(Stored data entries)
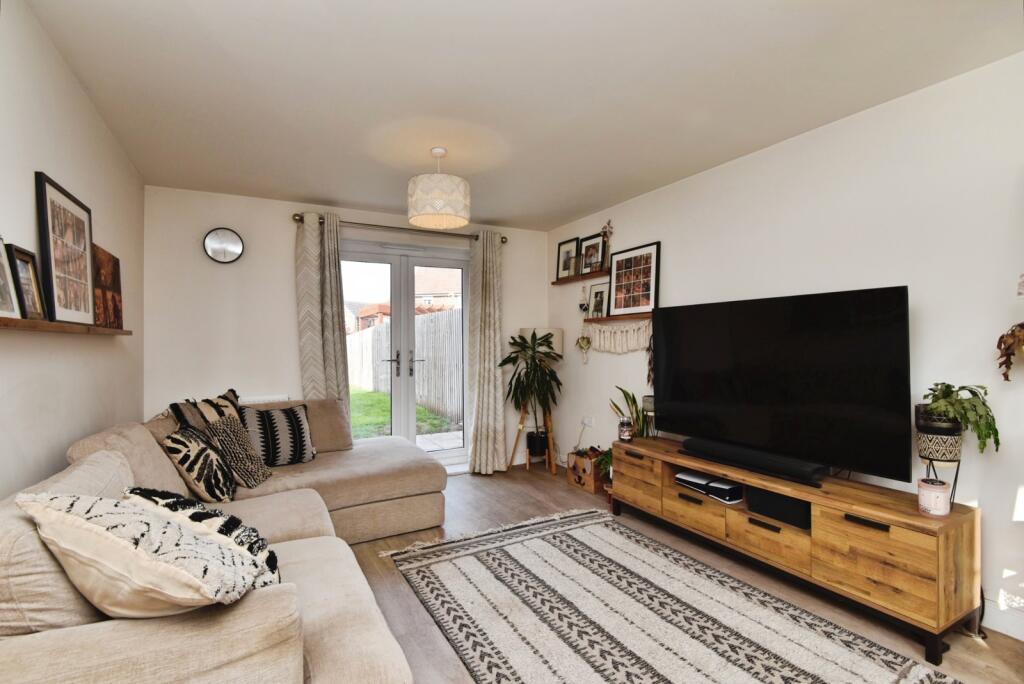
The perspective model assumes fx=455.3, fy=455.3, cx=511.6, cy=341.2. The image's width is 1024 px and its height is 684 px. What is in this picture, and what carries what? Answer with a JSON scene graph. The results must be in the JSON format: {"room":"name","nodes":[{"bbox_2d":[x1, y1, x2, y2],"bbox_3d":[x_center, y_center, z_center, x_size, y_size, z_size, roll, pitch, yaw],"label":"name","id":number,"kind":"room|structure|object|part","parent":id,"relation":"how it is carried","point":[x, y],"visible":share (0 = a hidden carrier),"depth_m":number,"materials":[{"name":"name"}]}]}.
{"room":"living room","nodes":[
{"label":"living room","id":0,"kind":"room"},
{"bbox_2d":[0,0,144,501],"bbox_3d":[-1.473,0.040,1.006,0.155,2.489,5.349,0,0,-29],"label":"left wall","id":1,"kind":"structure","parent":0,"point":[85,102],"depth_m":1.84,"materials":[{"name":"white paint"}]},
{"bbox_2d":[0,317,132,335],"bbox_3d":[-1.751,-0.053,1.766,0.109,0.031,1.557,0,0,-29],"label":"wall shelf","id":2,"kind":"object","parent":1,"relation":"attached to","point":[31,324],"visible":0.86,"depth_m":1.62,"materials":[{"name":"brown wood"}]},
{"bbox_2d":[0,238,20,317],"bbox_3d":[-1.585,-0.199,1.368,0.066,0.247,0.248,0,0,-29],"label":"picture frame","id":3,"kind":"object","parent":2,"relation":"on","point":[1,260],"visible":1,"depth_m":1.44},
{"bbox_2d":[6,243,47,320],"bbox_3d":[-1.687,-0.200,1.566,0.064,0.242,0.202,0,0,-29],"label":"picture frame","id":4,"kind":"object","parent":2,"relation":"on","point":[19,258],"visible":0.87,"depth_m":1.58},
{"bbox_2d":[35,170,96,323],"bbox_3d":[-1.848,-0.353,1.901,0.038,0.549,0.509,0,0,-29],"label":"framed picture","id":5,"kind":"object","parent":2,"relation":"on","point":[85,248],"visible":0.99,"depth_m":1.85},
{"bbox_2d":[92,244,122,328],"bbox_3d":[-2.113,-0.271,2.374,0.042,0.398,0.462,0,0,-29],"label":"picture","id":6,"kind":"object","parent":2,"relation":"on","point":[117,272],"visible":0.78,"depth_m":2.35,"materials":[{"name":"brown"}]},
{"bbox_2d":[142,186,553,469],"bbox_3d":[-1.194,0.051,4.310,3.570,2.469,0.178,0,0,-29],"label":"back wall","id":7,"kind":"structure","parent":0,"point":[287,322],"depth_m":3.71,"materials":[{"name":"white paint"}]},
{"bbox_2d":[203,227,244,263],"bbox_3d":[-2.267,-0.756,3.584,0.272,0.275,0.044,0,0,-29],"label":"clock","id":8,"kind":"object","parent":7,"relation":"attached to","point":[231,236],"visible":0.99,"depth_m":3.57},
{"bbox_2d":[238,394,289,404],"bbox_3d":[-2.214,0.713,3.610,0.834,0.542,0.079,0,0,-29],"label":"radiator","id":9,"kind":"object","parent":7,"relation":"attached to","point":[265,399],"visible":0.21,"depth_m":3.68,"materials":[{"name":"white metal"}]},
{"bbox_2d":[292,213,507,242],"bbox_3d":[-0.958,-1.031,4.228,1.955,0.074,0.144,0,0,-29],"label":"curtain rod","id":10,"kind":"object","parent":7,"relation":"attached to","point":[501,238],"visible":0.68,"depth_m":4.09,"materials":[{"name":"metal"}]},
{"bbox_2d":[295,212,349,412],"bbox_3d":[-1.596,0.085,3.831,0.408,2.331,0.125,0,0,-29],"label":"left curtain","id":11,"kind":"object","parent":10,"relation":"hanging from","point":[329,328],"visible":0.76,"depth_m":3.82,"materials":[{"name":"fabric"}]},
{"bbox_2d":[466,231,507,474],"bbox_3d":[-0.244,0.097,4.424,0.436,2.330,0.190,0,0,-29],"label":"right curtain","id":12,"kind":"object","parent":10,"relation":"hanging from","point":[487,262],"visible":0.98,"depth_m":4.43,"materials":[{"name":"beige fabric"}]},
{"bbox_2d":[340,239,470,469],"bbox_3d":[-1.028,0.181,4.417,1.420,2.157,0.176,0,0,-29],"label":"french door","id":13,"kind":"structure","parent":7,"relation":"in","point":[371,256],"depth_m":4.42,"materials":[{"name":"glass"}]},
{"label":"door handle","id":14,"kind":"part","parent":13,"relation":"part of","materials":[{"name":"metal"}]},
{"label":"door handle","id":15,"kind":"part","parent":13,"relation":"part of","materials":[{"name":"silver metal"}]},
{"bbox_2d":[24,0,1023,231],"bbox_3d":[0.048,-1.245,2.034,3.543,0.113,5.581,0,0,-29],"label":"ceiling","id":16,"kind":"structure","parent":0,"point":[564,214],"depth_m":2.09,"materials":[{"name":"white paint"}]},
{"bbox_2d":[407,147,469,228],"bbox_3d":[-0.458,-0.967,2.859,0.395,0.460,0.393,0,0,-29],"label":"pendant lamp","id":17,"kind":"object","parent":16,"relation":"hanging from","point":[437,210],"visible":0.99,"depth_m":2.72,"materials":[{"name":"white fabric"}]},
{"bbox_2d":[341,459,1023,683],"bbox_3d":[0.175,1.303,1.968,3.633,0.101,5.406,0,0,-29],"label":"floor","id":18,"kind":"structure","parent":0,"point":[393,593],"depth_m":2.43,"materials":[{"name":"brown wood"}]},
{"bbox_2d":[0,398,450,683],"bbox_3d":[-0.939,0.812,2.176,1.865,0.872,2.999,0,0,-29],"label":"sectional sofa","id":19,"kind":"object","parent":18,"relation":"on","point":[109,639],"visible":0.74,"depth_m":1.35,"materials":[{"name":"beige fabric"}]},
{"bbox_2d":[17,488,273,618],"bbox_3d":[-0.919,0.566,1.175,0.545,0.389,0.348,0,0,18],"label":"cushion","id":20,"kind":"object","parent":19,"relation":"on","point":[101,533],"visible":0.86,"depth_m":1.06,"materials":[{"name":"beige fabric"}]},
{"bbox_2d":[161,425,238,502],"bbox_3d":[-1.573,0.619,2.327,0.265,0.379,0.416,0,0,-15],"label":"patterned cushion","id":21,"kind":"object","parent":19,"relation":"on","point":[207,477],"visible":0.86,"depth_m":2.20,"materials":[{"name":"fabric"}]},
{"bbox_2d":[124,486,282,586],"bbox_3d":[-0.961,0.642,1.395,0.516,0.367,0.284,0,0,24],"label":"cushion","id":22,"kind":"object","parent":19,"relation":"on","point":[193,517],"visible":0.37,"depth_m":1.33,"materials":[{"name":"fabric"}]},
{"bbox_2d":[169,387,240,431],"bbox_3d":[-1.781,0.548,2.741,0.251,0.489,0.538,0,0,7],"label":"cushion","id":23,"kind":"object","parent":19,"relation":"on","point":[221,401],"visible":0.37,"depth_m":2.65,"materials":[{"name":"fabric"}]},
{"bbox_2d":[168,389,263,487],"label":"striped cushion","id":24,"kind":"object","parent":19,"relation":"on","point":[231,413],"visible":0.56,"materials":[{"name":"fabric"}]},
{"bbox_2d":[205,414,271,487],"bbox_3d":[-1.573,0.624,2.629,0.262,0.377,0.383,0,0,-6],"label":"patterned cushion","id":25,"kind":"object","parent":19,"relation":"on","point":[229,427],"visible":0.85,"depth_m":2.54,"materials":[{"name":"fabric"}]},
{"bbox_2d":[237,403,314,467],"bbox_3d":[-1.563,0.613,2.990,0.459,0.384,0.244,0,0,-42],"label":"striped cushion","id":26,"kind":"object","parent":19,"relation":"on","point":[271,439],"visible":0.86,"depth_m":2.93,"materials":[{"name":"fabric"}]},
{"bbox_2d":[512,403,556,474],"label":"plant stand","id":27,"kind":"object","parent":18,"relation":"on","point":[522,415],"visible":0.69,"depth_m":4.52,"materials":[{"name":"brown wood"}]},
{"bbox_2d":[499,330,562,451],"bbox_3d":[0.198,0.486,4.333,0.639,1.145,0.635,0,0,-29],"label":"potted plant","id":28,"kind":"object","parent":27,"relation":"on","point":[509,357],"visible":0.95,"depth_m":4.28,"materials":[{"name":"green plant"}]},
{"bbox_2d":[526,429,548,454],"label":"plant pot","id":29,"kind":"object","parent":27,"relation":"on","point":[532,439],"visible":0.78,"depth_m":4.50,"materials":[{"name":"black"}]},
{"bbox_2d":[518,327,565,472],"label":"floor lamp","id":30,"kind":"object","parent":18,"relation":"on","point":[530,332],"visible":0.61,"depth_m":4.47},
{"bbox_2d":[566,448,604,493],"bbox_3d":[0.705,1.119,3.997,0.277,0.285,0.353,0,0,-29],"label":"wooden crate","id":31,"kind":"object","parent":18,"relation":"on","point":[592,485],"visible":0.77,"depth_m":3.90,"materials":[{"name":"brown wood"}]},
{"bbox_2d":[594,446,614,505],"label":"potted plant","id":32,"kind":"object","parent":18,"relation":"on","point":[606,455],"visible":0.4,"depth_m":3.57,"materials":[{"name":"green plant"}]},
{"bbox_2d":[383,506,964,683],"bbox_3d":[0.512,1.240,1.954,1.575,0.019,2.540,0,0,-29],"label":"rug","id":33,"kind":"object","parent":18,"relation":"on","point":[648,673],"visible":1,"depth_m":2.04,"materials":[{"name":"carpet"}]},
{"bbox_2d":[613,433,980,663],"bbox_3d":[1.368,0.985,2.625,0.436,0.527,1.826,0,0,-29],"label":"tv stand","id":34,"kind":"object","parent":18,"relation":"on","point":[942,555],"visible":0.87,"depth_m":2.07,"materials":[{"name":"brown wood"}]},
{"bbox_2d":[617,417,633,441],"bbox_3d":[0.835,0.643,3.350,0.112,0.164,0.113,0,0,-29],"label":"glass jar","id":35,"kind":"object","parent":34,"relation":"on","point":[624,433],"visible":1,"depth_m":3.31,"materials":[{"name":"clear glass"}]},
{"bbox_2d":[610,386,650,437],"bbox_3d":[0.974,0.724,3.567,0.313,0.750,0.369,0,0,-29],"label":"snake plant","id":36,"kind":"object","parent":34,"relation":"on","point":[624,391],"visible":0.43,"depth_m":3.55,"materials":[{"name":"green plant"}]},
{"bbox_2d":[641,395,656,437],"bbox_3d":[1.029,0.561,3.379,0.123,0.299,0.124,0,0,-29],"label":"candle holder","id":37,"kind":"object","parent":34,"relation":"on","point":[648,407],"visible":0.84,"depth_m":3.34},
{"bbox_2d":[673,470,743,503],"bbox_3d":[1.231,0.882,2.819,0.224,0.083,0.406,0,0,-29],"label":"game console","id":38,"kind":"object","parent":34,"relation":"in","point":[688,479],"visible":0.96,"depth_m":2.73,"materials":[{"name":"black"}]},
{"bbox_2d":[677,437,827,486],"bbox_3d":[1.320,0.659,2.571,0.133,0.083,0.809,0,0,-29],"label":"soundbar","id":39,"kind":"object","parent":34,"relation":"on","point":[728,461],"visible":0.99,"depth_m":2.46,"materials":[{"name":"black plastic"}]},
{"bbox_2d":[748,487,808,529],"bbox_3d":[1.453,0.857,2.404,0.240,0.124,0.290,0,0,-29],"label":"black box","id":40,"kind":"object","parent":34,"relation":"in","point":[782,517],"visible":0.75,"depth_m":2.33,"materials":[{"name":"black"}]},
{"bbox_2d":[653,285,912,483],"bbox_3d":[1.400,0.216,2.632,0.289,0.906,1.402,0,0,-29],"label":"television","id":41,"kind":"object","parent":34,"relation":"on","point":[676,393],"visible":0.99,"depth_m":2.41,"materials":[{"name":"black"}]},
{"bbox_2d":[917,478,950,516],"bbox_3d":[1.772,0.654,1.915,0.107,0.132,0.107,0,0,-29],"label":"candle","id":42,"kind":"object","parent":34,"relation":"on","point":[936,493],"visible":0.99,"depth_m":1.88,"materials":[{"name":"wax"}]},
{"bbox_2d":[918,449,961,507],"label":"plant stand","id":43,"kind":"object","parent":34,"relation":"on","point":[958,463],"visible":0.54,"depth_m":1.97,"materials":[{"name":"black metal"}]},
{"bbox_2d":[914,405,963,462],"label":"plant pot","id":44,"kind":"object","parent":43,"relation":"on","point":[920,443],"visible":0.84,"depth_m":1.92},
{"bbox_2d":[921,383,1000,455],"bbox_3d":[1.862,0.333,1.917,0.271,0.302,0.277,0,0,-29],"label":"potted plant","id":45,"kind":"object","parent":44,"relation":"in","point":[962,387],"visible":0.89,"depth_m":1.87,"materials":[{"name":"green plant"}]},
{"bbox_2d":[547,48,1023,647],"bbox_3d":[1.730,0.023,2.733,0.154,2.454,5.460,0,0,-29],"label":"right wall","id":46,"kind":"structure","parent":0,"point":[672,270],"depth_m":2.29,"materials":[{"name":"white paint"}]},
{"bbox_2d":[551,270,609,284],"bbox_3d":[0.672,-0.603,4.387,0.146,0.040,0.893,0,0,-29],"label":"picture ledge","id":47,"kind":"object","parent":46,"relation":"attached to","point":[558,284],"visible":0.79,"depth_m":4.32,"materials":[{"name":"brown wood"}]},
{"bbox_2d":[556,237,578,279],"bbox_3d":[0.558,-0.832,4.627,0.058,0.405,0.332,0,0,-29],"label":"picture frame","id":48,"kind":"object","parent":47,"relation":"on","point":[568,254],"visible":0.95,"depth_m":4.63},
{"bbox_2d":[578,284,588,312],"bbox_3d":[0.685,-0.410,4.357,0.100,0.284,0.123,0,0,-29],"label":"hanging ornament","id":49,"kind":"object","parent":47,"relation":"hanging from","point":[582,304],"visible":0.99,"depth_m":4.34,"materials":[{"name":"black"}]},
{"bbox_2d":[579,233,602,275],"bbox_3d":[0.736,-0.805,4.289,0.059,0.386,0.313,0,0,-29],"label":"picture frame","id":50,"kind":"object","parent":47,"relation":"on","point":[586,256],"visible":0.94,"depth_m":4.30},
{"bbox_2d":[600,220,613,269],"bbox_3d":[0.835,-0.854,4.022,0.100,0.452,0.173,0,0,-29],"label":"flower vase","id":51,"kind":"object","parent":47,"relation":"on","point":[606,228],"visible":0.87,"depth_m":4.01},
{"bbox_2d":[581,416,593,427],"bbox_3d":[0.712,0.757,4.310,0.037,0.084,0.134,0,0,-29],"label":"wall socket","id":52,"kind":"object","parent":46,"relation":"attached to","point":[586,421],"visible":0.99,"depth_m":4.30,"materials":[{"name":"white plastic"}]},
{"bbox_2d":[582,312,651,323],"bbox_3d":[0.934,-0.199,3.841,0.160,0.042,1.007,0,0,-29],"label":"lower shelf","id":53,"kind":"object","parent":46,"relation":"attached to","point":[600,320],"visible":0.74,"depth_m":3.79,"materials":[{"name":"brown wood"}]},
{"bbox_2d":[575,323,591,363],"bbox_3d":[0.669,0.001,4.254,0.125,0.397,0.186,0,0,-29],"label":"hanging ornament","id":54,"kind":"object","parent":53,"relation":"hanging from","point":[584,338],"visible":0.99,"depth_m":4.24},
{"bbox_2d":[587,281,609,317],"bbox_3d":[0.794,-0.373,4.163,0.068,0.329,0.262,0,0,-29],"label":"picture frame","id":55,"kind":"object","parent":53,"relation":"on","point":[600,292],"visible":0.98,"depth_m":4.16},
{"bbox_2d":[583,317,651,354],"bbox_3d":[0.895,-0.044,3.920,0.049,0.322,0.929,0,0,-29],"label":"macrame hanging","id":56,"kind":"object","parent":53,"relation":"hanging from","point":[602,334],"visible":0.84,"depth_m":3.90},
{"bbox_2d":[609,241,660,315],"bbox_3d":[0.999,-0.497,3.759,0.050,0.567,0.538,0,0,-29],"label":"picture frame","id":57,"kind":"object","parent":53,"relation":"on","point":[616,294],"visible":0.99,"depth_m":3.74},
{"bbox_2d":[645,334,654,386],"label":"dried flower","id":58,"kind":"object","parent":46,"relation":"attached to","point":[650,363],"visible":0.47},
{"bbox_2d":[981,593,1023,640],"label":"baseboard","id":59,"kind":"structure","parent":46,"relation":"attached to","point":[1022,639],"depth_m":1.94,"materials":[{"name":"white paint"}]},
{"bbox_2d":[996,322,1023,381],"bbox_3d":[2.052,0.020,1.752,0.194,0.323,0.263,0,0,-29],"label":"hanging plant","id":60,"kind":"object","parent":46,"relation":"attached to","point":[1022,326],"visible":1,"depth_m":1.80,"materials":[{"name":"plant"}]},
{"bbox_2d":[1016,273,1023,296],"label":"wall ornament","id":61,"kind":"object","parent":46,"relation":"attached to","point":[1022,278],"visible":1,"depth_m":1.79,"materials":[{"name":"white"}]},
{"label":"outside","id":62,"kind":"structure","parent":0,"visible":0},
{"bbox_2d":[351,388,454,439],"label":"lawn","id":63,"kind":"structure","parent":62,"point":[353,393],"depth_m":8.26,"materials":[{"name":"green plant"}]},
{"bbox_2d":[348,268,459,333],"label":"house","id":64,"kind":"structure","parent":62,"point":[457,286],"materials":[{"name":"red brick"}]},
{"bbox_2d":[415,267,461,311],"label":"house","id":65,"kind":"structure","parent":62,"point":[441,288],"materials":[{"name":"brick"}]},
{"bbox_2d":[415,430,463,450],"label":"patio","id":66,"kind":"structure","parent":62,"point":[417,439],"depth_m":6.10,"materials":[{"name":"grey"}]},
{"label":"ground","id":67,"kind":"structure","parent":62,"visible":0},
{"bbox_2d":[348,308,460,421],"bbox_3d":[-2.859,0.417,11.042,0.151,1.997,9.086,0,0,-29],"label":"fence","id":68,"kind":"object","parent":67,"relation":"on","point":[419,320],"visible":0.53,"depth_m":9.40,"materials":[{"name":"wood"}]}
]}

Assignment | The answer must consist of every line from the entries above that contains the string "stand".

Solution |
{"bbox_2d":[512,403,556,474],"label":"plant stand","id":27,"kind":"object","parent":18,"relation":"on","point":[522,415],"visible":0.69,"depth_m":4.52,"materials":[{"name":"brown wood"}]},
{"bbox_2d":[613,433,980,663],"bbox_3d":[1.368,0.985,2.625,0.436,0.527,1.826,0,0,-29],"label":"tv stand","id":34,"kind":"object","parent":18,"relation":"on","point":[942,555],"visible":0.87,"depth_m":2.07,"materials":[{"name":"brown wood"}]},
{"bbox_2d":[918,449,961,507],"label":"plant stand","id":43,"kind":"object","parent":34,"relation":"on","point":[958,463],"visible":0.54,"depth_m":1.97,"materials":[{"name":"black metal"}]},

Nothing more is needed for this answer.